Author(s) -
Kai Yang,
Qiang Li,
Xiaodong Lin,
Xin Chen,
Limin Sun
Publication year - 2020
Publication title -
ieee journal on selected areas in communications
Language(s) - English
Resource type - Journals
SCImago Journal Rank - 2.986
H-Index - 236
eISSN - 1558-0008
pISSN - 0733-8716
DOI - 10.1109/jsac.2020.2980921
Subject(s) - communication, networking and broadcast technologies
Nowadays, the industrial control system (ICS) plays a vital role in critical infrastructures like the power grid. However, there is an increasing security concern that ICS devices are being vulnerable to malicious users/attackers, where any subtle changing or tampering attack would cause significant damage to industrial manufacturing.

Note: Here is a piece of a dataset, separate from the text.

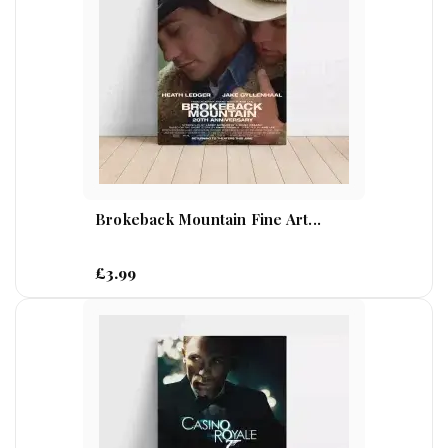
Brokeback Mountain Fine Art...
£3.99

In this paper, we propose the iFinger , a novel detection approach designed to mitigate ICS attacks adapting to various industrial scenes. We take advantage of an important insight that industrial protocol packets include register status values that are used to reflect the physical characteristics of ICS controllers. The iFinger utilizes register states to generate ICS fingerprints to detect malicious attacks on industrial networks. Specifically, the boolean logic represents every register state sequence of the ICS controller, and the deterministic finite automaton (DFA) generates a device fingerprint. To discover the ICS attacks, we propose two detection approaches based on device fingerprints, including passive and active detection. We present a prototype of the iFinger and conduct real-world experiments to validate its performance. Results show that our approach achieves 97.1% F1 score in ICS device identification. Furthermore, we simulate two typical ICS attacks (replacement and code modification) to validate the effectiveness of our iFinger in industrial networks. Our device fingerprints would detect those malicious attacks within 2s latency at 98.0% recall.